William Smith, Editor, comes in. He is superbly dressed in a fur coat and an expensive cigar. There is a blue pencil behind his ear, and a sheaf of what we call in the profession ”typewritten ma.n.u.scripts” under his arm. He sits down at his desk and pulls the telephone towards him.
Smith (at the telephone). Hallo, is that you, Jones? ... Yes, it's me. Just come up a moment. (Puts down telephone and begins to open his letters.)
Enter Jones, his favourite sub-editor. He is dressed quite commonly, and is covered with ink. He salutes respectfully as he comes into the room.
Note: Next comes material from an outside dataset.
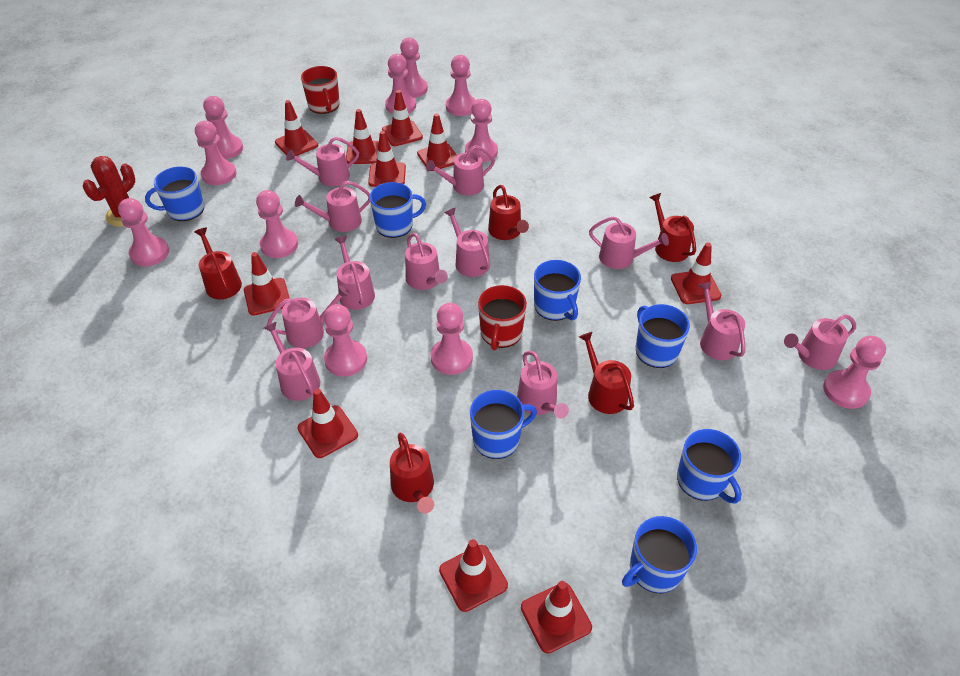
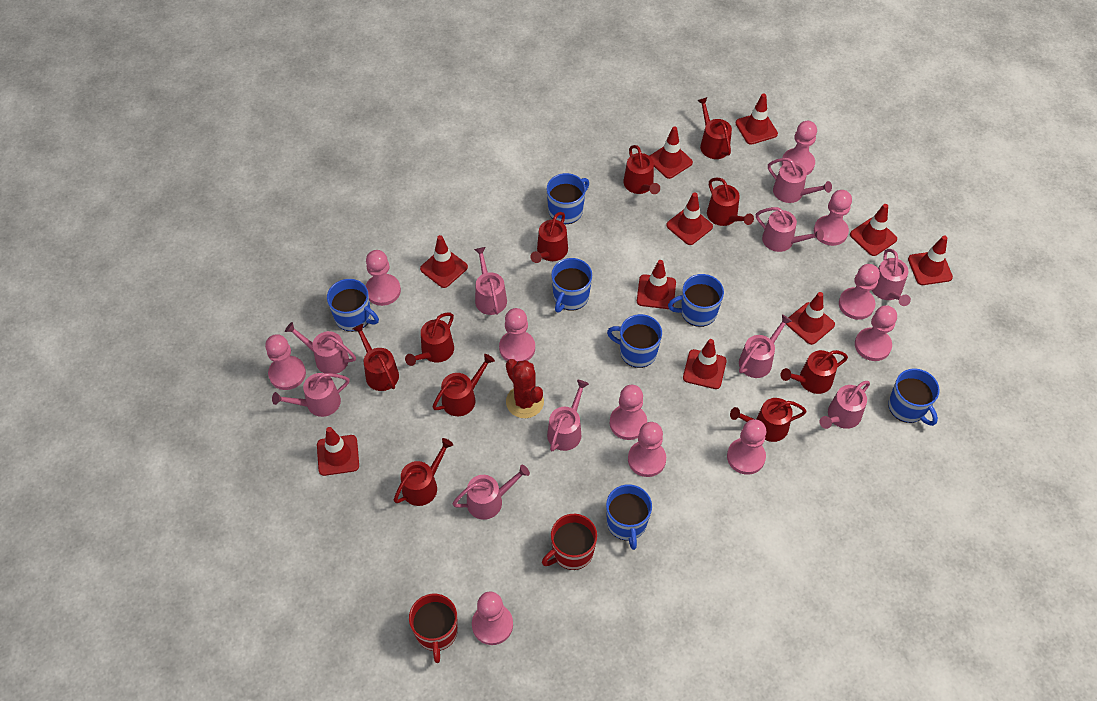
pink watering can: [264,322,320,401] [267,285,350,348] [286,137,359,186] [295,181,370,232] [334,236,375,310] [405,233,448,290] [426,145,495,195] [444,208,490,277] [517,351,569,419] [589,216,669,269] [698,282,745,360] [784,314,856,370] = 12 -> [272,373,349,417] [285,322,356,374] [452,465,530,520] [474,247,507,315] [547,380,589,451] [739,314,792,378] [756,207,824,252] [768,158,832,203] [820,381,870,429] [872,249,911,306] = 10
red watering can: [195,228,242,299] [390,433,434,514] [488,185,529,240] [579,332,634,414] [649,193,696,262] = 5 -> [353,324,399,391] [394,438,453,506] [405,313,454,366] [432,354,495,416] [531,212,568,263] [623,145,660,194] [697,97,732,159] [707,178,754,226] [730,398,807,442] [781,350,848,394] = 10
Jones. Good-afternoon, chief.
Smith. Good-afternoon. Have a cigar?
Jones. Thank you, chief.
Smith. Have you anything to tell me?
Jones. The circulation is still going up, chief. It was three million and eight last week.
Smith (testily). How often have I told you not to call me ”chief,”
except when there are ladies present? Why can't you do what you're told?
Jones. Sorry, sir, but the fact is there ARE ladies present.
Smith (fingering his moustache). Show them up. Who are they?
Jones. There is only one. She says she's the lady who has been writing our anonymous ”Secrets of the Boudoir” series which has made such a sensation.
Smith (in amazement). I thought you told me YOU wrote these.
Jones (simply). I did.
Smith. Then why--
Jones. I mean I did tell you. The truth is, they came in anonymously, and I thought they were more likely to be accepted if I said I had written them. (With great emotion.) Forgive me, chief, but it was for the paper's sake. (In matter-of-fact tones.) There were one or two peculiarities of style I had to alter. She had a way of--
Smith (sternly). How many cheques for them have you accepted for the paper's sake?